Unlike hereditary amyloidosis, liver transplantation is rarely performed for patients with AL amyloidosis.179 and 188 Outcomes are poor. In the UK series of 9 patients, the 1- and 5-year overall survival rates were 32% and 22%, respectively. Four had extrahepatic involvement at the time of transplantation. Six of the seven patients who died did so within 1 year of liver transplantation. Two of the 3 patients who received ASCT survived. In another case report, one year after liver transplantation, the recipient of OLT was alive and well, but with recurrent AL in the graft. 188

7.7. Treating localized amyloidosis

The location of the amyloid is an important clue in recognizing the amyloid as being localized. The most frequent sites of localized amyloid are respiratory tract, genitourinary tract, and skin. 33 Pulmonary amyloid can be subdivided into nodular, laryngeal/tracheobronchial, or diffuse interstitial. Only the third represents a manifestation of systemic AL.189 and 190 The nodular form of amyloid presents as solitary pulmonary nodules or multiple nodules. This does not represent the systemic form of AL. 191 These nodules are not calcified and often require resection to exclude a diagnosis of malignancy. The usual treatment for tracheobronchial AL is yttrium–aluminum–garnet (YAG) laser resection of the tissue and more recently external beam radiation therapy. 192 Obstructive ureterovesicular amyloidosis is always localized.

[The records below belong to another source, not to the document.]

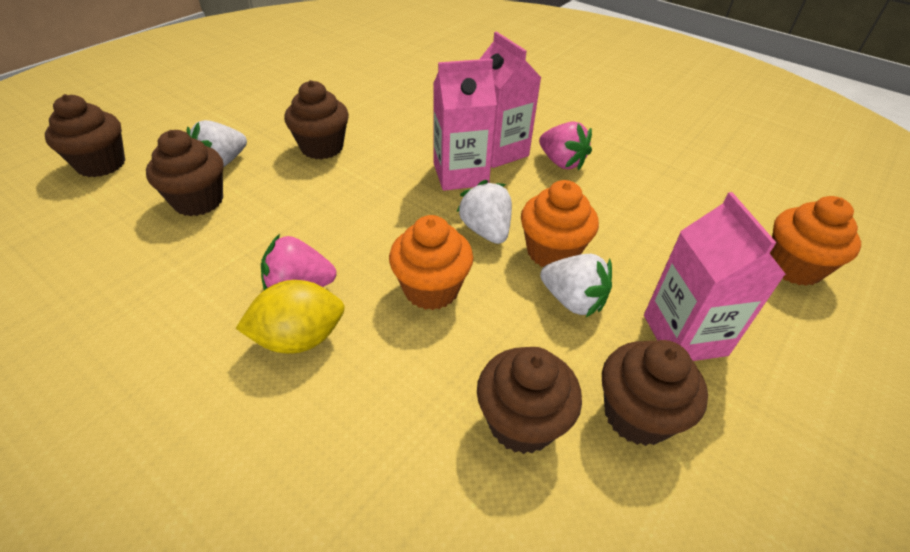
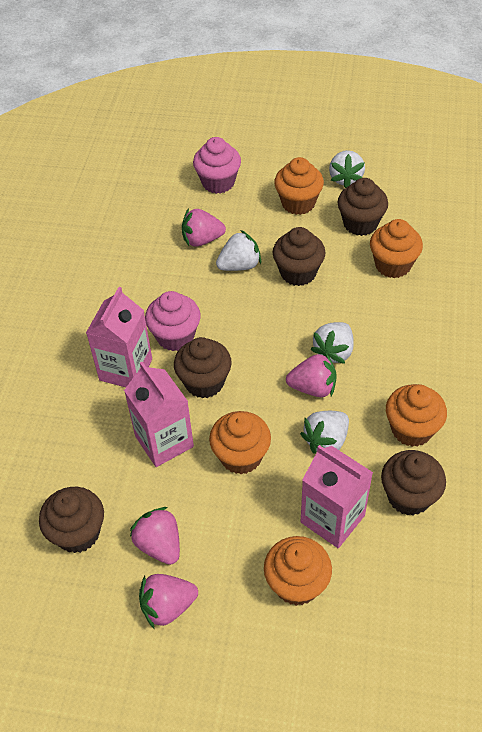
orange cupcake: [389,215,473,310] [521,180,599,267] [770,196,861,286] = 3 -> [209,411,271,474] [264,536,332,606] [274,157,324,215] [370,219,423,278] [386,384,447,447] = 5
pink cupcake: none = 0 -> [145,291,201,351] [193,137,241,194] = 2
pink strawberry: [261,234,337,290] [539,121,592,170] = 2 -> [130,507,180,565] [139,574,198,628] [182,208,226,246] [286,352,337,397] = 4
white strawberry: [187,120,247,167] [457,180,512,244] [540,254,612,317] = 3 -> [216,230,261,271] [300,411,349,453] [310,322,354,364] [329,150,365,188] = 4
yellow lemon: [235,280,345,354] = 1 -> none = 0

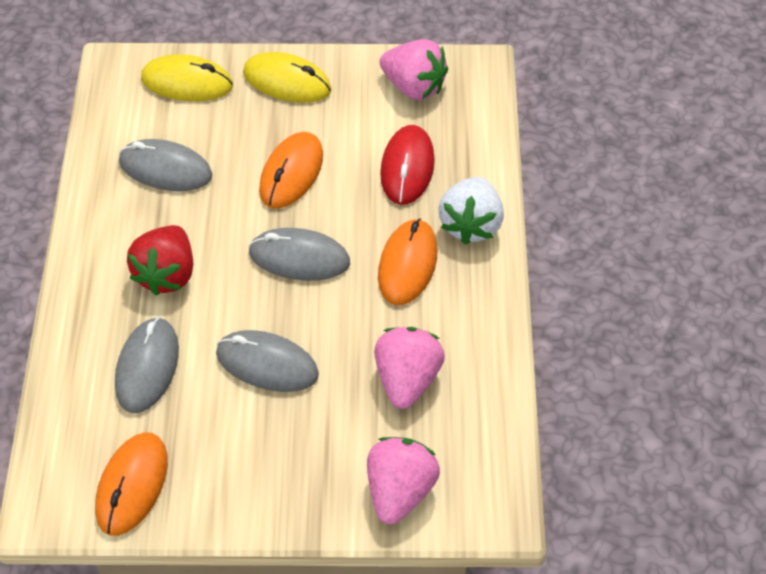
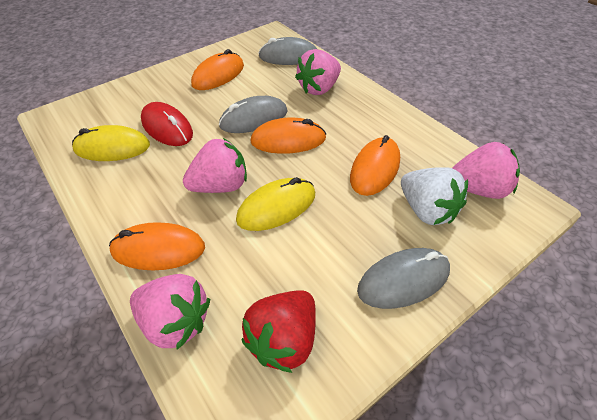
grey mouse: [115,317,179,413] [119,139,212,191] [216,330,319,392] [249,228,350,281] = 4 -> [219,96,287,133] [259,37,317,65] [357,248,450,309] = 3
orange mouse: [95,432,168,536] [259,132,323,209] [378,218,437,305] = 3 -> [109,222,205,270] [191,49,244,90] [251,117,326,154] [350,135,400,196] = 4
pink strawberry: [367,437,440,524] [374,327,445,409] [380,39,448,100] = 3 -> [130,274,210,350] [183,138,247,193] [295,49,341,95] [452,142,520,199] = 4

Patients present with hematuria or obstruction. 193 Surgery 194 and dimethylsulfoxide instillation 195 are the standard approaches.

8. Practice points


  • Consider the diagnosis with systemic symptoms and a monoclonal protein
  • Confirm diagnosis is AL and not another form of amyloidosis by using mass spectrometry of the amyloid biopsy specimen
  • Fully appreciate extent of disease, making sure that baseline cardiac biomarkers and serum immunoglobulin free light chains are completed
  • Optimize supportive management
  • Treat patients on clinical trials whenever possible
  • Do not reflexively apply multiple myeloma regimens to AL patients since toxicity profile is always greater in AL patients
  • Consider possibility that clinical deterioration is therapy related rather than disease related
  • Follow for both hematologic and organ response

9. Research agenda


  • Early detection of disease
  • Improvement of outcomes for patients with severe cardiac involvement
  • Maximizing risk stratified therapy approaches
  • Unraveling the genomic and proteomic drivers of disease
  • Development of fibril directed therapies

Conflict of interest statement

A.D. receives research funding from Celgene and Millenium and honoraria from Binding Site. M.A.G. receives honoraria from Celgene and Millennium, and is a member of an entity’s Board of Directors or advisory committees for Millennium. FB has no conflict.


Financial support: This work was supported in part by the The JABBS Foundation and The Predolin Foundation. AD is supported in part by grants CA125614, and CA107476 from the National Cancer Institute.